▶ _Try it_
Write out the part of the forum discussion about fractals as art that runs from "As I scroll" down to "of the site.", word for word.

▶ _Exercise text_

That standard only makes sense if you're looking at it as art. Valetta didn't say it was glorious art, just that it was glorious. Going by your definition of art, that video would be eye candy, but I think it was glorious eye candy, which, because it's eye candy, doesn't have to be "about" anything.
posted by Bugbread at 6:18 AM on June 10, 2014




Have you worked in any other medium?

Sure I have ...

ink
graphite
charcoal
pastel
watercolour
gouache
acrylic
oil
enamel
thread
fabric
papier maché
plastic foam
cardboard

All media used after I left school and finished a degree in art history and during the 15 years I worked in theatre and in the 20-odd years since that I've been working a day-job, attending life-drawing classes and workshops in various media and making art that I've exhibited and sold, in traditional media and as prints of bitmap, vector and fractal work made with a computer.

How's my credibility now? What else would you like to know - how many square metres of canvas I've covered? How many solo shows I've done? (six) How long I work on a fractal? It's not a couple of clicks instant, that's for sure. Days, weeks, months - it varies.

I think I can talk about "the artist" with some confidence, and in the paragraph you refer to I used the term in order to shift the conversation away from myself. But you bring it back to me. It really doesn't matter if I call what I do with fractals "messing around" and you call what you do with your chosen media something else. I do not mind if you don't think computer-generated imagery can be art and you needn't mind that I do.

As I scroll down to hit "Post" I see the reminder at the bottom: Note: Help maintain a healthy, respectful discussion by focusing comments on the issues, topics, and facts at hand—not at other members of the site.

So yeah, enough - let's return to healthy, respectful discussion.
posted by valetta at 8:44 AM on June 10, 2014 [2 favorites]


charlie don't surf -- if you have problems with defining fractals as art, you must have problems with a lot of modern art -- Andy Worhol's pop art is also based on taking an image that the artist didn't create, and tweaking the colors, the pattern etc. How about abstract art like Pollock? (by the way -- Pollock's paintings have a fractal dimension). Was Pollock not a real artist because he didn't have a picture in his head of each finished painting before he started -- I think Pollock very much worked by "messing around" with the paint? Is all non-representational art just "eye candy?" Or if not, what is it about the medium that changes the meaning?

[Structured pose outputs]
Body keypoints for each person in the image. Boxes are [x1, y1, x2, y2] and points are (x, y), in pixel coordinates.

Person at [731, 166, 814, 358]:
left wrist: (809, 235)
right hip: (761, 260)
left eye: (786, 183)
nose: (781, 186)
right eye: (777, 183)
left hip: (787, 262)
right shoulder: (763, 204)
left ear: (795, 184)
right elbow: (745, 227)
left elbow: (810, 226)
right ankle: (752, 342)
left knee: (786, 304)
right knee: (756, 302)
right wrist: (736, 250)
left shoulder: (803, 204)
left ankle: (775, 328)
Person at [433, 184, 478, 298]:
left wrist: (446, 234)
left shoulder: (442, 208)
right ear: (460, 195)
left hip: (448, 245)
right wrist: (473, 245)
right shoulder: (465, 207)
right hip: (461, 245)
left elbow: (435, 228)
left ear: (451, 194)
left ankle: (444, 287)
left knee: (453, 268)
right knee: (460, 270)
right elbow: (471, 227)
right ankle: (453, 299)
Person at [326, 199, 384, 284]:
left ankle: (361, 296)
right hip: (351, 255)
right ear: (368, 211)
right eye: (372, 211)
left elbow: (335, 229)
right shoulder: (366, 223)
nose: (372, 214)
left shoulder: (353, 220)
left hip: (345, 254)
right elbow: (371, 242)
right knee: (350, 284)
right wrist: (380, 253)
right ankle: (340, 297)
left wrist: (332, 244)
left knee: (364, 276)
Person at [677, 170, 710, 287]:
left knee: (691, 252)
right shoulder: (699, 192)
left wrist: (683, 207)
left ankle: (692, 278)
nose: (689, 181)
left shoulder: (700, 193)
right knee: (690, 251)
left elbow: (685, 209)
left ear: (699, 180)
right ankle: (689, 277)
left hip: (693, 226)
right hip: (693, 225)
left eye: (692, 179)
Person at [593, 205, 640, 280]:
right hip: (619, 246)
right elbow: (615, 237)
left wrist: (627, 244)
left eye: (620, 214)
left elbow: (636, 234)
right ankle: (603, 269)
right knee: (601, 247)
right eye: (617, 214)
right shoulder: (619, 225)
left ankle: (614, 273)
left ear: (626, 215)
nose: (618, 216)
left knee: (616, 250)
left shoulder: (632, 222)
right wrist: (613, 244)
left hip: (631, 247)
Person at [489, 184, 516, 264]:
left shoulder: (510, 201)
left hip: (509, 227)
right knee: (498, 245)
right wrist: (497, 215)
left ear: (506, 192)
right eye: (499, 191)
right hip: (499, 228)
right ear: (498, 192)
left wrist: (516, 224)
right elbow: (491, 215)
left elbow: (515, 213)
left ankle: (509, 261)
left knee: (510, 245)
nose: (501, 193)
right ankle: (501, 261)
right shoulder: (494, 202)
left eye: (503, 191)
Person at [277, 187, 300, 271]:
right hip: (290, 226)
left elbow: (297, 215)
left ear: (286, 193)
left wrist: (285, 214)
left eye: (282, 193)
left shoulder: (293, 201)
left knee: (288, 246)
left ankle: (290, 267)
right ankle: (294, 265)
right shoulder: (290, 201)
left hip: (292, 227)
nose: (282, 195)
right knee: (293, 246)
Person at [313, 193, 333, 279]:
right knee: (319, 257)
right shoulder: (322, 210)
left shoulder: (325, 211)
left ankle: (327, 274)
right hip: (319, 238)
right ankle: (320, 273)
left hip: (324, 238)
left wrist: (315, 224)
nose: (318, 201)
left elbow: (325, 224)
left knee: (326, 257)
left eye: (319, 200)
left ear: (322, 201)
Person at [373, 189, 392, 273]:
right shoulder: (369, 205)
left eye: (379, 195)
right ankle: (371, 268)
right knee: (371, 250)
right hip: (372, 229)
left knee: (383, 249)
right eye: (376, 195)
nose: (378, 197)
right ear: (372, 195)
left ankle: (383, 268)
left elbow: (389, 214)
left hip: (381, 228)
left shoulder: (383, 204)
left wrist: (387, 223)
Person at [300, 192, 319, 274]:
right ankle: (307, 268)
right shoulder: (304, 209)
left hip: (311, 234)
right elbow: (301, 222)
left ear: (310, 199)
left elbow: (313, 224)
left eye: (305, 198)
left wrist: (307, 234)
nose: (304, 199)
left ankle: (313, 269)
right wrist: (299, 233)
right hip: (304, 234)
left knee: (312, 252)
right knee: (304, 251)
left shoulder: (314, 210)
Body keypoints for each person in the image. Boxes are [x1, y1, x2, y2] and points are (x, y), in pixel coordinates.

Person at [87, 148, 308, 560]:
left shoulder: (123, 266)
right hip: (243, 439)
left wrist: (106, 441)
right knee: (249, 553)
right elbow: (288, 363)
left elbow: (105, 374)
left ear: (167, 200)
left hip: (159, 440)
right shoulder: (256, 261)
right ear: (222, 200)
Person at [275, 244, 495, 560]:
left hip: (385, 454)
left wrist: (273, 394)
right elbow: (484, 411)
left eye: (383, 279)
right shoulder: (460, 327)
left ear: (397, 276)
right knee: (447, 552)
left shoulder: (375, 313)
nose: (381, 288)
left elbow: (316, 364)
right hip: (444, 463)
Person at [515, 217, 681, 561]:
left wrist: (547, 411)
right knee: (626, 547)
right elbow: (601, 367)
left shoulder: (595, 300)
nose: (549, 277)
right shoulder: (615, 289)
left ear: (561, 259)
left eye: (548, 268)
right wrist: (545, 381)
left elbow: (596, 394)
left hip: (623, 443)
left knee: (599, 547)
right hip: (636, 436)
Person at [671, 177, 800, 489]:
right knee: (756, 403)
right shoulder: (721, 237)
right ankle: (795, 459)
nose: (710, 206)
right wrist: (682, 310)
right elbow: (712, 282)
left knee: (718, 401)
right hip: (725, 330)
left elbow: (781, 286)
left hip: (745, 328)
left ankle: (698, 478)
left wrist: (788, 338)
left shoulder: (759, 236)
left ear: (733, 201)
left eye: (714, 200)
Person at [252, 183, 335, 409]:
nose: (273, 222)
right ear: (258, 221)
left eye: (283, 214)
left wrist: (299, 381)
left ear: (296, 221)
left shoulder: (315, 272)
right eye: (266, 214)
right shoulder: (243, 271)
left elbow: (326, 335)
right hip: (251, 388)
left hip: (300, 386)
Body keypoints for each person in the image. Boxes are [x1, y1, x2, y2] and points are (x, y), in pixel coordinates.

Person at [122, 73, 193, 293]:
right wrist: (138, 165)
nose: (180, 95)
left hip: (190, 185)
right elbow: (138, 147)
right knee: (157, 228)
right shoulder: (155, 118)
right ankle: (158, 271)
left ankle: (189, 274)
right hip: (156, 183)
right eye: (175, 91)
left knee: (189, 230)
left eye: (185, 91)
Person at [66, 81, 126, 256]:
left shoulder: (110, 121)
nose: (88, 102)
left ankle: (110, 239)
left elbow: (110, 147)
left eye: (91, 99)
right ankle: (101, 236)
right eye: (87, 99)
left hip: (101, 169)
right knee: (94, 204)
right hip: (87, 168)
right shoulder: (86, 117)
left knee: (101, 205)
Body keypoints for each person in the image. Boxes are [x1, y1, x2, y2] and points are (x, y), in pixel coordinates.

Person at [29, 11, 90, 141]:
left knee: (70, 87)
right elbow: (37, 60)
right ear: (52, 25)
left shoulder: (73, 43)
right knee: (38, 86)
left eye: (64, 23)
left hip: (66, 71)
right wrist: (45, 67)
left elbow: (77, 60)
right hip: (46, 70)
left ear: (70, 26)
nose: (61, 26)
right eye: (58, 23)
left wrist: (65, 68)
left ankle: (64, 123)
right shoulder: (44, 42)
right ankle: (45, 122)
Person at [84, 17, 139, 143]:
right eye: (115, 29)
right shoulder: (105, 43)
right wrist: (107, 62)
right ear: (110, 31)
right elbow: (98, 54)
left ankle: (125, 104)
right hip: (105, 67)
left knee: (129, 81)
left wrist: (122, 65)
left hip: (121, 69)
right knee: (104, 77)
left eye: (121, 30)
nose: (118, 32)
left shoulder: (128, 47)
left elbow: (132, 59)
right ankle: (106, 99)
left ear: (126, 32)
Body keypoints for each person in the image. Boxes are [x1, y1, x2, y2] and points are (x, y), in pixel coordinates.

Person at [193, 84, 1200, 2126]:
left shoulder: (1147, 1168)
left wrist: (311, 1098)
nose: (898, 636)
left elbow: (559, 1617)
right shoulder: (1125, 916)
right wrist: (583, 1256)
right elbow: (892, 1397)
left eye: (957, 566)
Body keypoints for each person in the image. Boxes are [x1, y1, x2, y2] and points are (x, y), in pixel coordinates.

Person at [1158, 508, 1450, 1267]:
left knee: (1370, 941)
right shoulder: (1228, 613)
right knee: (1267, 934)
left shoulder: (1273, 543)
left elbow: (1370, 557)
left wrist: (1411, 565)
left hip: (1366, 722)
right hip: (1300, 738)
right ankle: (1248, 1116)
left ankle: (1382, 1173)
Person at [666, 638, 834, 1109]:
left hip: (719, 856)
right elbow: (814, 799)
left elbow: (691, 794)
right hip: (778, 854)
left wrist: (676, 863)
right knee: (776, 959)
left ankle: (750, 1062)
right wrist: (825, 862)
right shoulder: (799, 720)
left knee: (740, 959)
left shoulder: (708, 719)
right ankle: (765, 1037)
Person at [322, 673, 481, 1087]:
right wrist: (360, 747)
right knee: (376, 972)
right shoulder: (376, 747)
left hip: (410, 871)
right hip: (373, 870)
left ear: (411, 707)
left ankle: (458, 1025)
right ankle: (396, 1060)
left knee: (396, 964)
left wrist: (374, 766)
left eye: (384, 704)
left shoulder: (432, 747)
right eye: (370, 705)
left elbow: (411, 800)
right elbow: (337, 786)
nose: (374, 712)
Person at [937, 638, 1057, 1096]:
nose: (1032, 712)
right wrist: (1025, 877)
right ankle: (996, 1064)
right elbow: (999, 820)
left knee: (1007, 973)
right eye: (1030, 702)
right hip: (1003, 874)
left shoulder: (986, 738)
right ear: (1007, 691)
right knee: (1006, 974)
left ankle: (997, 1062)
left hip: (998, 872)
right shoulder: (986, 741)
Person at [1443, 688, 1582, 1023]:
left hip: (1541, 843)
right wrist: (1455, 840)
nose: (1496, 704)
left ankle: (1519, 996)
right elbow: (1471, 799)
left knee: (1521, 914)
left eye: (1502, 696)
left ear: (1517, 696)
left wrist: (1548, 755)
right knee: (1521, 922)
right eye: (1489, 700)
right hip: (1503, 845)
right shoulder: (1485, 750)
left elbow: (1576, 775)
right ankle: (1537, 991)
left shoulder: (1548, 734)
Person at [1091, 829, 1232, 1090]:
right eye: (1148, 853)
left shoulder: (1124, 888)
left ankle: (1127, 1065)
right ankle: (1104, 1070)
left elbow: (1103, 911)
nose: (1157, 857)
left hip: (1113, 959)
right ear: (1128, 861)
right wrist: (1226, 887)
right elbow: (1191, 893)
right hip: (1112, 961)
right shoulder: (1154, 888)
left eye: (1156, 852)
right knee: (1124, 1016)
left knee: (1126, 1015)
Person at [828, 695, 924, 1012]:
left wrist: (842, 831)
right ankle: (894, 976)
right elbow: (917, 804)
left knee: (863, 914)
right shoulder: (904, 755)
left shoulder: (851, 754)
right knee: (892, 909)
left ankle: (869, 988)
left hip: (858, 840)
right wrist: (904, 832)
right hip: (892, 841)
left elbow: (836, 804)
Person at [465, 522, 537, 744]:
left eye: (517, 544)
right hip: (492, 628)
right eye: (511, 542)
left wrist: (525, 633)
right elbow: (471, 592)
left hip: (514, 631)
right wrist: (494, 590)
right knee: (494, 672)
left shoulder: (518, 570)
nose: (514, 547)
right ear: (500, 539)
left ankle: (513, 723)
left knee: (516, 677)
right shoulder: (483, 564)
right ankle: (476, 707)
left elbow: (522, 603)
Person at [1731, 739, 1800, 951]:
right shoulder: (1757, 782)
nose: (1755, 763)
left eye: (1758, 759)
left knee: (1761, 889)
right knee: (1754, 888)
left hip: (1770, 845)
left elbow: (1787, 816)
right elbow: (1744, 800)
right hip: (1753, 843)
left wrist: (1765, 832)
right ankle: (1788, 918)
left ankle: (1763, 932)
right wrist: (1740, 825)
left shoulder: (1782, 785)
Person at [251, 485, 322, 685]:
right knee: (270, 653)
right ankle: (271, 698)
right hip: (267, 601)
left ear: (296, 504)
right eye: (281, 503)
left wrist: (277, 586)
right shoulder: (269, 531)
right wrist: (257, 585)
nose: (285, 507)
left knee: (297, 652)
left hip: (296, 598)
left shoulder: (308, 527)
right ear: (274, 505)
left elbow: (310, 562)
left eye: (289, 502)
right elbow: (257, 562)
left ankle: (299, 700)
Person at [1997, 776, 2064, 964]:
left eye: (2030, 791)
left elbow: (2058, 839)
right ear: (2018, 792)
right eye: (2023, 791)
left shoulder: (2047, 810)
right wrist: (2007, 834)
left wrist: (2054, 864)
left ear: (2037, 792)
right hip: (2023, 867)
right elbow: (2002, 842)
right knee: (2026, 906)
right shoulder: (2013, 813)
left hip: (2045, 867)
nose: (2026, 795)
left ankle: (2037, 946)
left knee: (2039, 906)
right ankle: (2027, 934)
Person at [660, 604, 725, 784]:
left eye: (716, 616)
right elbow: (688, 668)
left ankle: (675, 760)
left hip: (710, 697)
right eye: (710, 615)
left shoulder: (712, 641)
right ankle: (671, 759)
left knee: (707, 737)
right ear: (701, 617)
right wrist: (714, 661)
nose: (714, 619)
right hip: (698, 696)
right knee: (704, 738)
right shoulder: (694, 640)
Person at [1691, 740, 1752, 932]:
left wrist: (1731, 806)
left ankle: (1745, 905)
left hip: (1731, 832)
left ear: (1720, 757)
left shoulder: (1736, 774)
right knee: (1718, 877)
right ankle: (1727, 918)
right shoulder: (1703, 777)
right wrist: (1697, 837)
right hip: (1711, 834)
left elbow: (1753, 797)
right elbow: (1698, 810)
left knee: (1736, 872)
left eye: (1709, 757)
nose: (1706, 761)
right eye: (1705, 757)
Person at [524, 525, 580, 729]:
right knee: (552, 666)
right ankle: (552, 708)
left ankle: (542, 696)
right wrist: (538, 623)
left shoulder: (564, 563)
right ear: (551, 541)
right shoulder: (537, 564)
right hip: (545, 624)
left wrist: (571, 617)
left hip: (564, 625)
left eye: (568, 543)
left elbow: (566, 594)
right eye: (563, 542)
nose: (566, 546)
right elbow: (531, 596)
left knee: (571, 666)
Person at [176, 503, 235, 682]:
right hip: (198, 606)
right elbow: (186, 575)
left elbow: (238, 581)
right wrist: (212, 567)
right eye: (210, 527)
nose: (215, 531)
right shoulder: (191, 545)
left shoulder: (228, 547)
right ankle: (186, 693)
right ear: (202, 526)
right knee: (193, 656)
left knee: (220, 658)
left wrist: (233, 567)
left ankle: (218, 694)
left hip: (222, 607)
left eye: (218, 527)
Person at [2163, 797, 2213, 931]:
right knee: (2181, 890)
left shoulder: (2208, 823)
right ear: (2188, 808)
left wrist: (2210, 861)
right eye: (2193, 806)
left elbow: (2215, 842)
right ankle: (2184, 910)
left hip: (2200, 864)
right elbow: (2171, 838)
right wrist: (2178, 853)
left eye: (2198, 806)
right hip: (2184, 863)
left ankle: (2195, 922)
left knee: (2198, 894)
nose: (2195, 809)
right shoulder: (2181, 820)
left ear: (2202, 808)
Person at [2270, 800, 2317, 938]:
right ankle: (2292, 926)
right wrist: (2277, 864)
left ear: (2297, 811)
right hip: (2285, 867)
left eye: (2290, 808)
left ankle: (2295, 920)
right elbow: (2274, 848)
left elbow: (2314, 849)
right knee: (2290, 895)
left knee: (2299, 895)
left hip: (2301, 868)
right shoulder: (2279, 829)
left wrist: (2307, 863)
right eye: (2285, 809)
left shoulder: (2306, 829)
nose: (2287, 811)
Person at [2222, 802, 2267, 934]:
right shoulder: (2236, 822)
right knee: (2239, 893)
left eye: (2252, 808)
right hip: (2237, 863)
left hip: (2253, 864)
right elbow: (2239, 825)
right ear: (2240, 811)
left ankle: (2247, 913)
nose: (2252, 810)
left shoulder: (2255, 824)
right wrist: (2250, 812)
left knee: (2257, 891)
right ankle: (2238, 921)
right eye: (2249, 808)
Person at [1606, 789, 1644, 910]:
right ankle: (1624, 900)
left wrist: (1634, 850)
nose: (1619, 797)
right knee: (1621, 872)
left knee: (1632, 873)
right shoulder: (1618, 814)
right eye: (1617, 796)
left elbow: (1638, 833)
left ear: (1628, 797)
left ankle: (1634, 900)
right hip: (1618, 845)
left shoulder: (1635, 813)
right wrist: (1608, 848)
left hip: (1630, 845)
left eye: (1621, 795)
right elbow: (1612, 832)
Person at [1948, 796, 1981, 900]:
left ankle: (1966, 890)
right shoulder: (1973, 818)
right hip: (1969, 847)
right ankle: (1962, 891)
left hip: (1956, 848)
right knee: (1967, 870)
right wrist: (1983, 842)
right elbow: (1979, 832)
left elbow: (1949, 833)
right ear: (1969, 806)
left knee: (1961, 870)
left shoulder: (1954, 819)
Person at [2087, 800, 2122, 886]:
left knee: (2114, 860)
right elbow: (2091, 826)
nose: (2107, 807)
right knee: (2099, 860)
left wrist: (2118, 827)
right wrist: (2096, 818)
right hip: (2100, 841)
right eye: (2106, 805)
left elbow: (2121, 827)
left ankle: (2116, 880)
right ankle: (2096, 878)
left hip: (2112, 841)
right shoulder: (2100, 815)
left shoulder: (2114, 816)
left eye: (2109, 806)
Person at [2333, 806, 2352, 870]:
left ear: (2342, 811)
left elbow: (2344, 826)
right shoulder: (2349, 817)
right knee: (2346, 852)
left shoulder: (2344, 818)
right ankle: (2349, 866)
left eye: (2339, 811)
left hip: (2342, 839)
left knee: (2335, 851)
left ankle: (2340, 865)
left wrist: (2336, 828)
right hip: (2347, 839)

▶ _Answer_
As I scroll down to hit "Post" I see the reminder at the bottom: Note: Help maintain a healthy, respectful discussion by focusing comments on the issues, topics, and facts at hand—not at other members of the site.